WRAPPED AND STUFFED PORK TENDERLOIN

FOUR_TOQUES_pork_BIG

 

FOUR TOQUES
Margaret Edwards

 

1 pkg. pork tenderloin (usually contains 2)
6 oz. or 10 slices prosciutto (5 for each tenderloin)
1 pkg. Boursin Cheese (can use spiced goat or cream cheese)

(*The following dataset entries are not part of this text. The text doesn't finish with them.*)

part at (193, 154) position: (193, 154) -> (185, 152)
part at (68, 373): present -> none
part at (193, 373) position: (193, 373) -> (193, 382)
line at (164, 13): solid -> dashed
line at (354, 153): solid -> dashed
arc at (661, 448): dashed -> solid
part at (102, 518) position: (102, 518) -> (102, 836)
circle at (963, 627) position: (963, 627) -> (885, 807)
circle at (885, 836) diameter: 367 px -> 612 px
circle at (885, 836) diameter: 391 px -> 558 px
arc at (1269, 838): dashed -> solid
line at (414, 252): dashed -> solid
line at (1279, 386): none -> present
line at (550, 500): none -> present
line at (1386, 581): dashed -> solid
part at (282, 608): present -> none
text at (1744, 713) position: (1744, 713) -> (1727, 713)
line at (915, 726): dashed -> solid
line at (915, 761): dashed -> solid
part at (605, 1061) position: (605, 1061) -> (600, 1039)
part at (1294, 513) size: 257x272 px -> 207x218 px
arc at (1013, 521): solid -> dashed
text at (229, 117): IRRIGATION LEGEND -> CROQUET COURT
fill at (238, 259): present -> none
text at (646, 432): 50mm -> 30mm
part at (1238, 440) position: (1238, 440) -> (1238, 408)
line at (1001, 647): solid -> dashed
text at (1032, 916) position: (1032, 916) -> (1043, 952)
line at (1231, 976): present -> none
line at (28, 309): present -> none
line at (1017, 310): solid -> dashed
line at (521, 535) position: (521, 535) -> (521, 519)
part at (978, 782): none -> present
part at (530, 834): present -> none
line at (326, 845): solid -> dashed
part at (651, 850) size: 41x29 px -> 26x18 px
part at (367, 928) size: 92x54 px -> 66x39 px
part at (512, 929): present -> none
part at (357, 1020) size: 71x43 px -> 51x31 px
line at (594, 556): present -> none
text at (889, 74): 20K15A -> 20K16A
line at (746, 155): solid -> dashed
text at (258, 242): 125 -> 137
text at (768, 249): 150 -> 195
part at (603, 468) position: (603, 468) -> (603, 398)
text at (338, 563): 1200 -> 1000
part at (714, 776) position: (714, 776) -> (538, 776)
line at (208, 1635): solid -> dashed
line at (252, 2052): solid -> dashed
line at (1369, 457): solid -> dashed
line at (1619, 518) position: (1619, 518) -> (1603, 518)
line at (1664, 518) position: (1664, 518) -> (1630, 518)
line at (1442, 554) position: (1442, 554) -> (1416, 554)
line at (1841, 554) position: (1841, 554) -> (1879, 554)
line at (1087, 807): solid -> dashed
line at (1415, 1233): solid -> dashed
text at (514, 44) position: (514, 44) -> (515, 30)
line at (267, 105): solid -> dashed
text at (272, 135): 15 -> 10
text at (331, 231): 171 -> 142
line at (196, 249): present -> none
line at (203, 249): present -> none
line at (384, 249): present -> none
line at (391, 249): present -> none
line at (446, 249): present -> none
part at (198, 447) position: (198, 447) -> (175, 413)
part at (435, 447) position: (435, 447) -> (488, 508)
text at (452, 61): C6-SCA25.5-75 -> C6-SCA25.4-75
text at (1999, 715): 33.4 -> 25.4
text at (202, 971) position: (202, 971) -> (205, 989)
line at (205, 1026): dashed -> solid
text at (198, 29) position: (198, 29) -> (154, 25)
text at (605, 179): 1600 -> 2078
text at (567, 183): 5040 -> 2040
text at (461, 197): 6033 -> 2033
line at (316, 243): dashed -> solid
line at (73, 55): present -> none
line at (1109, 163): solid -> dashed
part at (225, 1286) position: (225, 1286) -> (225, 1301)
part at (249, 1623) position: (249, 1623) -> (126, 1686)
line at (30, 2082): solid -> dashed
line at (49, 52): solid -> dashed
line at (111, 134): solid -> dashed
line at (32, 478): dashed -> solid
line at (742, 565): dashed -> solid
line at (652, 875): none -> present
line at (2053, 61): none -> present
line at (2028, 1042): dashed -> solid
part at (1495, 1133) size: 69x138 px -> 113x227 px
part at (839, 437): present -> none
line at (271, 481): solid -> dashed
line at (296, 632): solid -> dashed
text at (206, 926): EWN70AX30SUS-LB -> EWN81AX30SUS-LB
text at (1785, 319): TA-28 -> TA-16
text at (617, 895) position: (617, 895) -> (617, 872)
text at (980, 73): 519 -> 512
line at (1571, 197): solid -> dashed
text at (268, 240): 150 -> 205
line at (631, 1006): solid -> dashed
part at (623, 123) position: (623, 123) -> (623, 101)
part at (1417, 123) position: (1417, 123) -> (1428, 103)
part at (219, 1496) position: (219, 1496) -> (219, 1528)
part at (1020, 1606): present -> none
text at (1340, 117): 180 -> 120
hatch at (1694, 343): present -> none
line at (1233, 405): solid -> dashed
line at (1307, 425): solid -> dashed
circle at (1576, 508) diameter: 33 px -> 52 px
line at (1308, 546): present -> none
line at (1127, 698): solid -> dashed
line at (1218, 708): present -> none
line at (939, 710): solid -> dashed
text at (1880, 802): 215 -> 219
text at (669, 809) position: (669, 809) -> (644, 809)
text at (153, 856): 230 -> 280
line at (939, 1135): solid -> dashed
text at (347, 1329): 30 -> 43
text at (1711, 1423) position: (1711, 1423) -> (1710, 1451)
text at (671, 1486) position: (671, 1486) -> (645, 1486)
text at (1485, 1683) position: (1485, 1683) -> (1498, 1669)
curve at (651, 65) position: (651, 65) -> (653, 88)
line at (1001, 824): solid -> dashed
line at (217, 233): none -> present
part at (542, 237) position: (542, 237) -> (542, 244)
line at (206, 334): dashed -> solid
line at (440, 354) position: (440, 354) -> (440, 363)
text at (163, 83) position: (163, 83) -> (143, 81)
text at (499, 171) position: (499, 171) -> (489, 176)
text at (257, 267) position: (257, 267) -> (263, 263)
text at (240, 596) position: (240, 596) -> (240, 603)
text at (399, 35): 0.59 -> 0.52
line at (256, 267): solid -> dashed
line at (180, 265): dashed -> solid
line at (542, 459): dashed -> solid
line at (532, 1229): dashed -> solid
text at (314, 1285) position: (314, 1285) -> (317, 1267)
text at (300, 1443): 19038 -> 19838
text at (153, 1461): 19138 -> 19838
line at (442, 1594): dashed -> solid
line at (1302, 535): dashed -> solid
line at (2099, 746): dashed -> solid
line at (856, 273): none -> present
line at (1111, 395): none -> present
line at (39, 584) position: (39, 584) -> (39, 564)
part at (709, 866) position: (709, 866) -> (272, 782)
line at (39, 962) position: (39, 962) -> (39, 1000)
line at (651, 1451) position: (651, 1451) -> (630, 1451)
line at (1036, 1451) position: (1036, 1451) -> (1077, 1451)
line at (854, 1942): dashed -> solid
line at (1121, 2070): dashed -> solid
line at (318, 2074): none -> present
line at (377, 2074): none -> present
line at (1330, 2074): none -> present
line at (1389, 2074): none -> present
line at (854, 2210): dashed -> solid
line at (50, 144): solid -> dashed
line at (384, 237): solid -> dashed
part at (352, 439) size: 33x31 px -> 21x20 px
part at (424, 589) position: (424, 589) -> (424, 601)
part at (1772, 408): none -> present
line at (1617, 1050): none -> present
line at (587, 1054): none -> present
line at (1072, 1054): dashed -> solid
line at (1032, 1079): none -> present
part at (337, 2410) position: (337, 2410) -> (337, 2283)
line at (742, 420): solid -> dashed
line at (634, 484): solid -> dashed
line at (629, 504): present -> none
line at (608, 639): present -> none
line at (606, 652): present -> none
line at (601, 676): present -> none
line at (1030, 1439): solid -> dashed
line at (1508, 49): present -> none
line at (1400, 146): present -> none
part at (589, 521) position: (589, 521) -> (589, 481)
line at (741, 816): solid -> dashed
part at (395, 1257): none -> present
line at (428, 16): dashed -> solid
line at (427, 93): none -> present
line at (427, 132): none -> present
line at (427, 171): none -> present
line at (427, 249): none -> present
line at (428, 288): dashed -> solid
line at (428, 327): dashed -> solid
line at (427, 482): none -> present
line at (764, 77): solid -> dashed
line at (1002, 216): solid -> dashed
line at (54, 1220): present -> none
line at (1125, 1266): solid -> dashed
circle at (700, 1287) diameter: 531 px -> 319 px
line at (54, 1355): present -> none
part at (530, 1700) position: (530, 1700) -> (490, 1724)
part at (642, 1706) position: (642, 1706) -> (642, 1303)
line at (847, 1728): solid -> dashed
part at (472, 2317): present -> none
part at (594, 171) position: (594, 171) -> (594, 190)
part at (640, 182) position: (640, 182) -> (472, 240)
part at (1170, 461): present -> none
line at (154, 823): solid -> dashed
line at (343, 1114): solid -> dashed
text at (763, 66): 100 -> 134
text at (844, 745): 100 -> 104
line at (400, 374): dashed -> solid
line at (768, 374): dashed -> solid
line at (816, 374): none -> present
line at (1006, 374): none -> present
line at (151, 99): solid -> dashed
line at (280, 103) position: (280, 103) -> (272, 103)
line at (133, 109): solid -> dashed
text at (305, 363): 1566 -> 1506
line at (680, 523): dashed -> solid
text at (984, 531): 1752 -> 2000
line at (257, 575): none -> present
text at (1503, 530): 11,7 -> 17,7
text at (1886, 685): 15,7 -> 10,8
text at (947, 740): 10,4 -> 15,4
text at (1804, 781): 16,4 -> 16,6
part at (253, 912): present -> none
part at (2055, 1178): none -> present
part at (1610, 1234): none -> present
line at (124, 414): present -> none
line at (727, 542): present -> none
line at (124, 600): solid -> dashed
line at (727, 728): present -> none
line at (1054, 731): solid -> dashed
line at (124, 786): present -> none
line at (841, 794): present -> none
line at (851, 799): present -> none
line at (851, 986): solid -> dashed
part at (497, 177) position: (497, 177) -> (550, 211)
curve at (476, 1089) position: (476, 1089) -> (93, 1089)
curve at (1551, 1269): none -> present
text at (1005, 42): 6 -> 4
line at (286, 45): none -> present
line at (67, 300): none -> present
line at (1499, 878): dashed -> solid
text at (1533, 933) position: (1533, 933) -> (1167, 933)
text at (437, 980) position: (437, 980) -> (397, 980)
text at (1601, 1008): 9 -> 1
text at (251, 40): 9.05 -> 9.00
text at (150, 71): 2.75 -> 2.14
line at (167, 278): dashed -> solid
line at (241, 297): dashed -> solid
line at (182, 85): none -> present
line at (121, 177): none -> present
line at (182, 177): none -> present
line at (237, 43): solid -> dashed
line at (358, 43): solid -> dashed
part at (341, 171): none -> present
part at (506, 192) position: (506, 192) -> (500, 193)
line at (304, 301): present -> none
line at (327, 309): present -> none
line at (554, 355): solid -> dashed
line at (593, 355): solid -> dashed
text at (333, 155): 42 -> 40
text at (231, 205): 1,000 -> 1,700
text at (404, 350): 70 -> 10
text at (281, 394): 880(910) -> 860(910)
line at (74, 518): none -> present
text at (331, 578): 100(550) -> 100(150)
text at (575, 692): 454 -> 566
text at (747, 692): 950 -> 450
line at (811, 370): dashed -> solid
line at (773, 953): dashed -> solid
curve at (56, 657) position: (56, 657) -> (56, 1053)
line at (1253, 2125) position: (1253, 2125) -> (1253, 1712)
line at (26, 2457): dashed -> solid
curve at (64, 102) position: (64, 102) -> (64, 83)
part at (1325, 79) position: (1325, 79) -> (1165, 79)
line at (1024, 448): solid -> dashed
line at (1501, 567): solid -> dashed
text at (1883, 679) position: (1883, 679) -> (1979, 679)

Wash the tenderloins and trim of excess fat and silverskin. Trim the end so each tenderloin is of uniform thickness from end to end. Butterfly the tenderloins by making a 1” deep cut down the length of each; do not cut all the way though.
Stuff each with half the Boursin. Lay 5 slices of prosciutto out, side by side, and slightly touching. Position the tenderloin across the slices and roll the ham around it. Sear in canola oil over medium-high heat until browned all over (5-8 minutes). Chill thoroughly. Bake at 375 degrees for 30 minutes. Allow to rest for 10 minutes before carving into 2”pieces. Serve with Apple/Sage Sauce or Avocado Mock Hollandaise

Avocado Mock Hollandaise:

2 eggs
½ avocado (if Haas avocado, use whole)
2 Tbsp. fresh lemon juice
½ tsp. kosher salt
1/8 tsp. cayenne pepper

Put all above ingredients in a blender. While blending, drizzle in 1 stick melted unsalted butter. Taste for seasoning. Sauce may also be used with crab cakes, beef, vegetables, as a base for salad dressings or when the butter hardens as a spread for crostini.

Apple/Sage Sauce:

Makes approximately 1 cup. Takes 30 minutes for preparation.
1 Tbsp. unsalted butter
½ cup chopped yellow onion
¼ cup each, chopped carrot and celery
1 Tbsp. tomato paste
2 bay leaves

Saute above ingredients in melted butter until softened, approximately 5 minutes.
Then deglaze with ¼ cup apple juice or apple cider and ¼ cup dry white wine.
In separate bowl, whisk together 2 Tbsp. water and 2 tsp. cornstarch.
When mixture is smooth, blend into the sauce. Finish the sauce with 1 Tbsp. apple jelly, 1 Tbsp. truffle butter (or regular butter,) salt and pepper to taste and 2 tsp. chopper, fresh sage. To freeze the sauce, omit the fresh sage until ready to serve.